(Source passage):
------------------------------------------------

By Peggy Roalf   Thursday January 5, 2017

A major exhibition that explores the connections made by Richard Diebenkorn (1922-1993) with Henri Matisse (1869-1954) is currently on view at the Baltimore Museum of Art, which holds the largest collection of works by the French Modernist in America.

Diebenkorn, known today more for the large abstractions through which he sought to convey the emotive qualities of California light and space, began to study the works of Matisse in both public exhibitions [SFMOMA, the Baltimore Museum of Art, MoMA, the Philadelphia Museum of Art], and in the private collection of Sarah Stein during the late 1950s and early ‘60s when he began to receive critical acclaim for his pared down representational paintings. During this period he produced many large-scale, complex works on paper, in which he took realism through an arc of abstraction, then adding a touch of realism that made these landscapes, still lifes and architectural studies finished works on their own.

------------------------------------------------

(Data block):
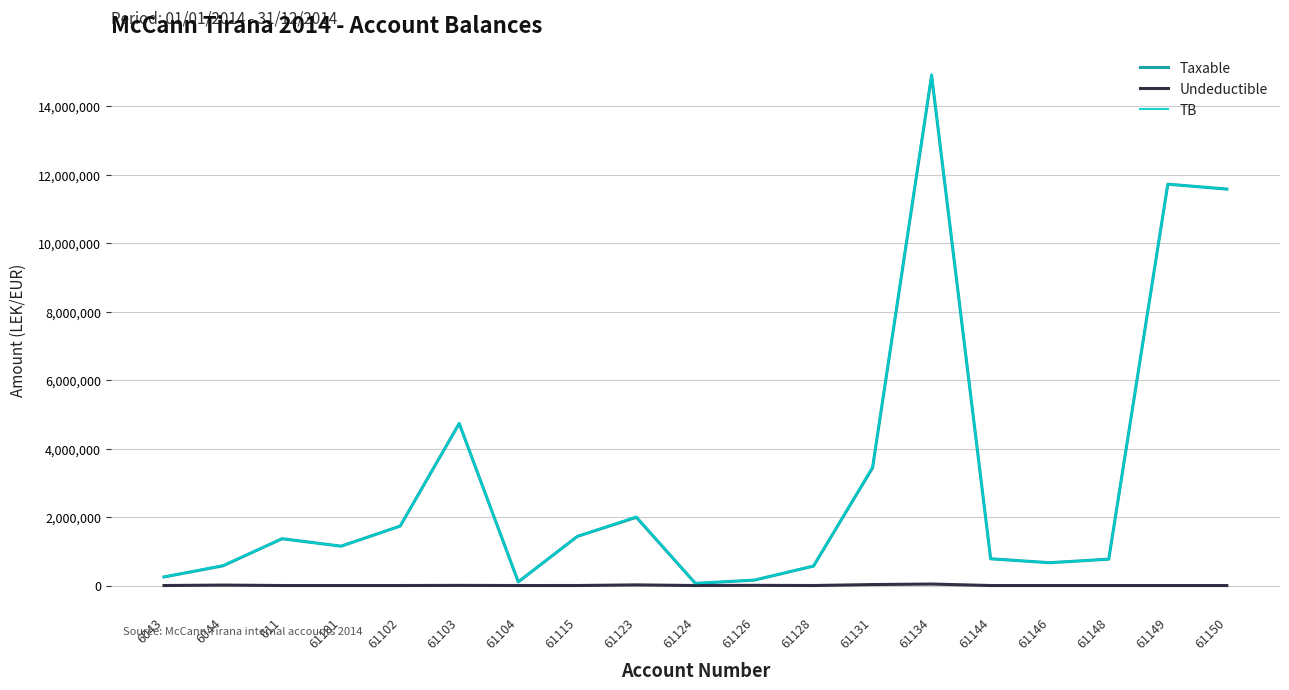

In Taxable, how many points are higher than both neighbors (excluding endpoints)?

5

------------------------------------------------

(Exercise requirements):
A) According to the piece on Diebenkorn and Matisse, which museum holds the largest collection of Matisse's works in America?
B) Rewrite the Diebenkorn piece from "A major exhibition" to "Modernist in America.", changing "exhibition" to "show".

(Solutions to each task):
A) The Baltimore Museum of Art

B)
A major show that explores the connections made by Richard Diebenkorn (1922-1993) with Henri Matisse (1869-1954) is currently on view at the Baltimore Museum of Art, which holds the largest collection of works by the French Modernist in America.